County blesses plan for teacher housing on Grant Ave.

BY ALLISON LEVITSKY
Daily Post Staff Writer

Santa Clara County supervisors voted unanimously yesterday (Jan. 23) to usher ahead a plan to house public schoolteachers on a 1.5-acre plot of county-owned land across the street from the Palo Alto courthouse.

“This is an idea that has been rolling around in my head and my office for the last couple years,” Board of Supervisors President Joe Simitian of Palo Alto said at the meeting. “There’s an opportunity for us to not just do a good thing for a particular part of the county, but to explore some new models.”

The lot at 231 Grant Ave. could fit between 60 and 120 apartments, according to Simitian’s proposal. The site is currently home to a modest 8,000-square-foot building that houses nonprofits and part of the public defender’s office.

Simitian said that he had been in touch with the public defender’s office, and that all of the groups would be moved elsewhere.

The parking lot on the site would be replaced and supplemented with a new parking structure at the courthouse, across the street at 270 Grant Ave., Simitian said.

The total amount of parking in the neighborhood would increase, benefiting the courthouse as well as the California Avenue business district.

The county will seek to partner with area school districts, the city of Palo Alto and other agencies who might be willing to share the costs of construction.

The superintendents of the Palo Alto, Mountain View Whisman, Mountain View Los Altos and Los Altos school districts and the chancellor of the Foothill-De Anza Community College District have already expressed interest, Simitian said.

The proposed housing on Grant Avenue would replace two parking lots and this building that currently houses the public defender and some nonprofit agencies. Google Earth photo.

Palo Alto Mayor Liz Kniss is supporting the plan. Both Kniss and Simitian are former Palo Alto school board trustees, and Simitian grew up in Palo Alto as a teacher’s son.
“I think we all know that these housing challenges are regional,” Simitian said. “Particularly those of us who represent smaller, suburban communities — the boundaries between neighboring school districts and cities are somewhat artificial when it comes to a conversation about housing choices and also impacts on traffic,” Simitian said.

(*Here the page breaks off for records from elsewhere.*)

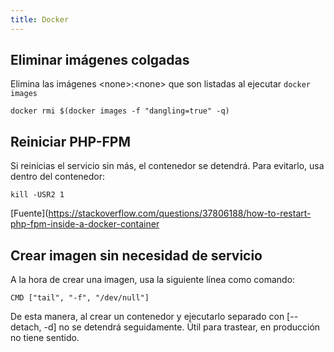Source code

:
 ```yaml
---
title: Docker
---
```


## Eliminar imágenes colgadas

Elimina las imágenes \<none\>:\<none\> que son listadas al ejecutar `docker images`
  
```
docker rmi $(docker images -f "dangling=true" -q)
```

## Reiniciar PHP-FPM

Si reinicias el servicio sin más, el contenedor se detendrá. Para evitarlo, usa dentro del contenedor:

```
kill -USR2 1
```

[Fuente](https://stackoverflow.com/questions/37806188/how-to-restart-php-fpm-inside-a-docker-container

## Crear imagen sin necesidad de servicio

A la hora de crear una imagen, usa la siguiente línea como comando:

```
CMD ["tail", "-f", "/dev/null"]
```

De esta manera, al crear un contenedor y ejecutarlo separado con [--detach, -d] no se detendrá seguidamente. Útil para trastear, en producción no tiene sentido.

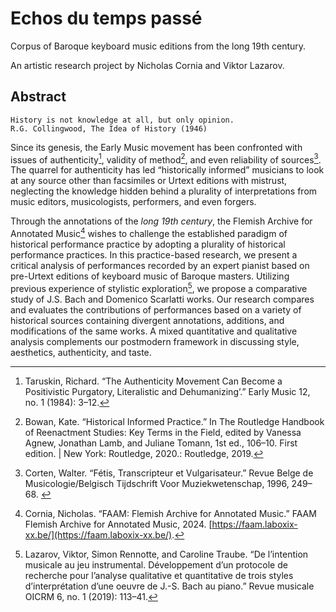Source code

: # Echos du temps passé
Corpus of Baroque keyboard music editions from the long 19th century.

An artistic research project by Nicholas Cornia and Viktor Lazarov.

## Abstract

```
History is not knowledge at all, but only opinion.
R.G. Collingwood, The Idea of History (1946)
```

Since its genesis, the Early Music movement has been confronted with issues of authenticity[^1], validity of method[^2], and even reliability of sources[^3]. The quarrel for authenticity has led “historically informed” musicians to look at any source other than facsimiles or Urtext editions with mistrust, neglecting the knowledge hidden behind a plurality of interpretations from music editors, musicologists, performers, and even forgers.

Through the annotations of the _long 19th century_, the Flemish Archive for Annotated Music[^4] wishes to challenge the established paradigm of historical performance practice by adopting a plurality of historical performance practices. In this practice-based research, we present a critical analysis of performances recorded by an expert pianist based on pre-Urtext editions of keyboard music of Baroque masters. Utilizing previous experience of stylistic exploration[^5], we propose a comparative study of J.S. Bach and Domenico Scarlatti works. Our research compares and evaluates the contributions of performances based on a variety of historical sources containing divergent annotations, additions, and modifications of the same works. A mixed quantitative and qualitative analysis complements our postmodern framework in discussing style, aesthetics, authenticity, and taste.

[^1]: Taruskin, Richard. “The Authenticity Movement Can Become a Positivistic Purgatory, Literalistic and Dehumanizing’.” Early Music 12, no. 1 (1984): 3–12.

[^2]: Bowan, Kate. “Historical Informed Practice.” In The Routledge Handbook of Reenactment Studies: Key Terms in the Field, edited by Vanessa Agnew, Jonathan Lamb, and Juliane Tomann, 1st ed., 106–10. First edition. | New York: Routledge, 2020.: Routledge, 2019.

[^3]: Corten, Walter. “Fétis, Transcripteur et Vulgarisateur.” Revue Belge de Musicologie/Belgisch Tijdschrift Voor Muziekwetenschap, 1996, 249–68. 

[^4]: Cornia, Nicholas. “FAAM: Flemish Archive for Annotated Music.” FAAM Flemish Archive for Annotated Music, 2024. [https://faam.laboxix-xx.be/](https://faam.laboxix-xx.be/).

[^5]: Lazarov, Viktor, Simon Rennotte, and Caroline Traube. “De l’intention musicale au jeu instrumental. Développement d’un protocole de recherche pour l’analyse qualitative et quantitative de trois styles d’interprétation d’une oeuvre de J.-S. Bach au piano.” Revue musicale OICRM 6, no. 1 (2019): 113–41.
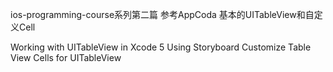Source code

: ios-programming-course系列第二篇 参考AppCoda
基本的UITableView和自定义Cell

Working with UITableView in Xcode 5 Using Storyboard
Customize Table View Cells for UITableView
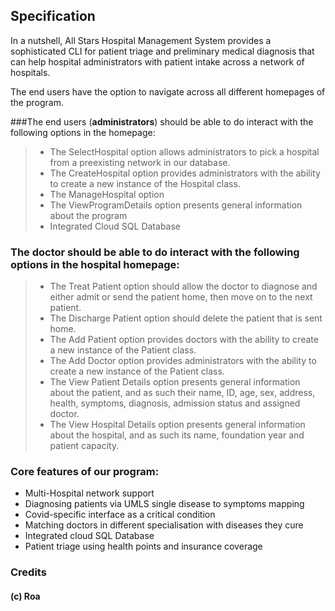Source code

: ## Specification

In a nutshell, All Stars Hospital Management System provides a sophisticated CLI 
for patient triage and preliminary medical diagnosis that can help hospital
administrators with patient intake across a network of hospitals.

The end users have the option to navigate across all different homepages of the program.

###The end users (**administrators**) should be able to do interact with the following options in the homepage:

> - The SelectHospital option allows administrators to pick a hospital from a preexisting
    network in our database.
> - The CreateHospital option provides administrators with the ability to create a new instance 
    of the Hospital class.
> - The ManageHospital option
> - The ViewProgramDetails option presents general information about the program 
> - Integrated Cloud SQL Database

### The doctor should be able to do interact with the following options in the hospital homepage:

> - The Treat Patient option should allow the doctor to diagnose and either admit or send the patient home, 
    then move on to the next patient.
> - The Discharge Patient option should delete the patient that is sent home.
> - The Add Patient option provides doctors with the ability to create a new instance
    of the Patient class.
> - The Add Doctor option provides administrators with the ability to create a new instance
    of the Patient class.
> - The View Patient Details option presents general information about the patient, and as such their name,
    ID, age, sex, address, health, symptoms, diagnosis, admission status and assigned doctor.
> - The View Hospital Details option presents general information about the hospital, and as such its name,
foundation year and patient capacity.

### Core features of our program:
- Multi-Hospital network support
- Diagnosing patients via UMLS single disease to symptoms mapping
- Covid-specific interface as a critical condition
- Matching doctors in different specialisation with diseases they cure
- Integrated cloud SQL Database
- Patient triage using health points and insurance coverage

### Credits
#### (c) Roa

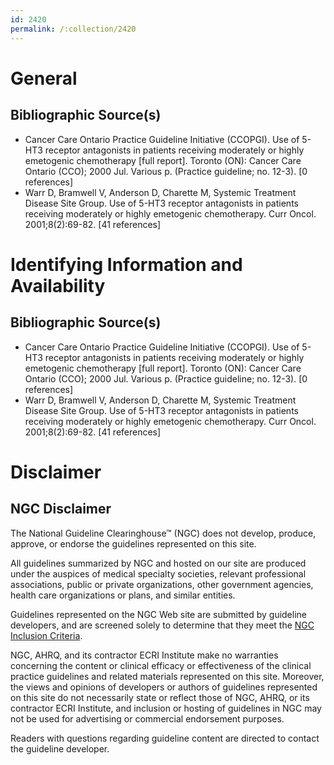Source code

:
 ```yaml
---
id: 2420
permalink: /:collection/2420
---
```


# General

## Bibliographic Source(s)

- Cancer Care Ontario Practice Guideline Initiative (CCOPGI). Use of 5-HT3 receptor antagonists in patients receiving moderately or highly emetogenic chemotherapy [full report]. Toronto (ON): Cancer Care Ontario (CCO); 2000 Jul. Various p. (Practice guideline; no. 12-3). [0 references]
- Warr D, Bramwell V, Anderson D, Charette M, Systemic Treatment Disease Site Group. Use of 5-HT3 receptor antagonists in patients receiving moderately or highly emetogenic chemotherapy. Curr Oncol. 2001;8(2):69-82. [41 references]

# Identifying Information and Availability

## Bibliographic Source(s)

- Cancer Care Ontario Practice Guideline Initiative (CCOPGI). Use of 5-HT3 receptor antagonists in patients receiving moderately or highly emetogenic chemotherapy [full report]. Toronto (ON): Cancer Care Ontario (CCO); 2000 Jul. Various p. (Practice guideline; no. 12-3). [0 references]
- Warr D, Bramwell V, Anderson D, Charette M, Systemic Treatment Disease Site Group. Use of 5-HT3 receptor antagonists in patients receiving moderately or highly emetogenic chemotherapy. Curr Oncol. 2001;8(2):69-82. [41 references]

# Disclaimer

## NGC Disclaimer

The National Guideline Clearinghouse™ (NGC) does not develop, produce, approve, or endorse the guidelines represented on this site.

All guidelines summarized by NGC and hosted on our site are produced under the auspices of medical specialty societies, relevant professional associations, public or private organizations, other government agencies, health care organizations or plans, and similar entities.

Guidelines represented on the NGC Web site are submitted by guideline developers, and are screened solely to determine that they meet the [NGC Inclusion Criteria](/help-and-about/summaries/inclusion-criteria).

NGC, AHRQ, and its contractor ECRI Institute make no warranties concerning the content or clinical efficacy or effectiveness of the clinical practice guidelines and related materials represented on this site. Moreover, the views and opinions of developers or authors of guidelines represented on this site do not necessarily state or reflect those of NGC, AHRQ, or its contractor ECRI Institute, and inclusion or hosting of guidelines in NGC may not be used for advertising or commercial endorsement purposes.

Readers with questions regarding guideline content are directed to contact the guideline developer.

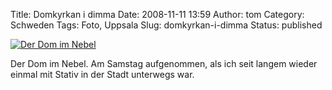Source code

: Title: Domkyrkan i dimma
Date: 2008-11-11 13:59
Author: tom
Category: Schweden
Tags: Foto, Uppsala
Slug: domkyrkan-i-dimma
Status: published

[![Der Dom im
Nebel](http://www.fiket.de/pic/kyrkaidimma_s.jpg "Der Dom im Nebel")](http://www.fiket.de/pic/kyrkaidimma_l.jpg)

Der Dom im Nebel. Am Samstag aufgenommen, als ich seit langem wieder
einmal mit Stativ in der Stadt unterwegs war.

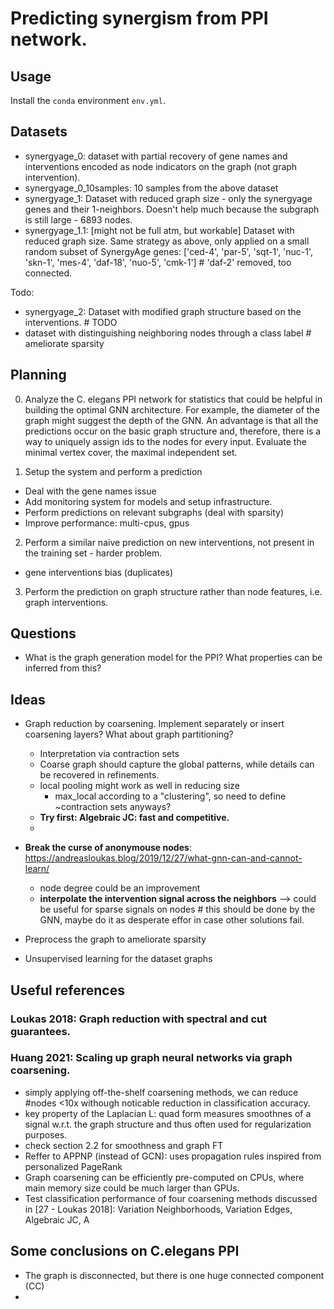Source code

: # Predicting synergism from PPI network.

## Usage

Install the `conda` environment `env.yml`.

## Datasets

- synergyage_0: dataset with partial recovery of gene names and interventions encoded as node indicators on the graph (not graph intervention).
- synergyage_0_10samples: 10 samples from the above dataset
- synergyage_1: Dataset with reduced graph size - only the synergyage genes and their 1-neighbors. Doesn't help much because the subgraph is still large - 6893 nodes.
- synergyage_1.1: [might not be full atm, but workable] Dataset with reduced graph size. Same strategy as above, only applied on a small random subset of SynergyAge genes: ['ced-4', 'par-5', 'sqt-1', 'nuc-1', 'skn-1', 'mes-4', 'daf-18', 'nuo-5', 'cmk-1']  # 'daf-2' removed, too connected.

Todo:
- synergyage_2: Dataset with modified graph structure based on the interventions.  # TODO
- dataset with distinguishing neighboring nodes through a class label  # ameliorate sparsity

## Planning

0. Analyze the C. elegans PPI network for statistics that could be helpful in building the optimal GNN architecture. For example, the diameter of the graph might suggest the depth of the GNN. An advantage is that all the predictions occur on the basic graph structure and, therefore, there is a way to uniquely assign ids to the nodes for every input. Evaluate the minimal vertex cover, the maximal independent set.

1. Setup the system and perform a prediction

- Deal with the gene names issue
- Add monitoring system for models and setup infrastructure.
- Perform predictions on relevant subgraphs (deal with sparsity)
- Improve performance: multi-cpus, gpus

2. Perform a similar naive prediction on new interventions, not present in the training set - harder problem.
- gene interventions bias (duplicates)

3. Perform the prediction on graph structure rather than node features, i.e. graph interventions.


## Questions

- What is the graph generation model for the PPI? What  properties can be inferred from this?


## Ideas

- Graph reduction by coarsening. Implement separately or insert coarsening layers? What about graph partitioning?
    - Interpretation via contraction sets
    - Coarse graph should capture the global patterns, while details can be recovered in refinements.
    - local pooling might work as well in reducing size
        - max_local according to a "clustering", so need to define ~contraction sets anyways?
    - **Try first: Algebraic JC: fast and competitive.**
    - 

- **Break the curse of anonymouse nodes**: https://andreasloukas.blog/2019/12/27/what-gnn-can-and-cannot-learn/
    - node degree could be an improvement
    - **interpolate the intervention signal across the neighbors** --> could be useful for sparse signals on nodes  # this should be done by the GNN, maybe do it as desperate effor in case other solutions fail.

- Preprocess the graph to ameliorate sparsity

- Unsupervised learning for the dataset graphs

## Useful references

### Loukas 2018: Graph reduction with spectral and cut guarantees.

### Huang 2021: Scaling up graph neural networks via graph coarsening.
- simply applying off-the-shelf coarsening methods, we can reduce #nodes <10x withough noticable reduction in classification accuracy.
- key property of the Laplacian L: quad form measures smoothnes of a signal w.r.t. the graph structure and thus often used for regularization purposes.
- check section 2.2 for smoothness and graph FT
- Reffer to APPNP (instead of GCN): uses propagation rules inspired from personalized PageRank
- Graph coarsening can be efficiently pre-computed on CPUs, where main memory size could be much larger than GPUs.
- Test classification performance of four coarsening methods discussed in \[27 - Loukas 2018\]: Variation Neighborhoods, Variation Edges, Algebraic JC, A

## Some conclusions on C.elegans PPI

- The graph is disconnected, but there is one huge connected component (CC)
-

Palo Alto school board trustee Terry Godfrey, Palo Alto Educators Association President Teri Baldwin, Bay Area Forward Executive Director Maya Perkins and SV@Home Policy Manager Mathew Reed all spoke in support of the proposal.

Reed pointed out that an elementary school teacher earning a median income of $67,760 would spend more than 65% of his or her income on rent to afford the median price of more than $3,600 a month. Median home prices in Palo Alto surpass $2.7 million.

On Thursday, the Mountain View Whisman school board discussed the idea of building subsidized teacher housing on one of its shuttered school campuses.

The district’s plan could include both below-market-rate apartments, from studios to two-bedrooms, and a few dozen single-family homes for teachers to buy with a down-payment assistance program.

Unaffordable housing has been largely blamed for teachers leaving local school districts. Mountain View Whisman alone filled 55 positions last year, according to Simitian’s office.

Only about 1% of housing built in the county since 2015 has been built for the “missing middle,” middle-class workers who can’t afford market-rate homes but earn too much to qualify for affordable housing, according to Sarah Chaffin, founder of SupportTeacherHousing.org.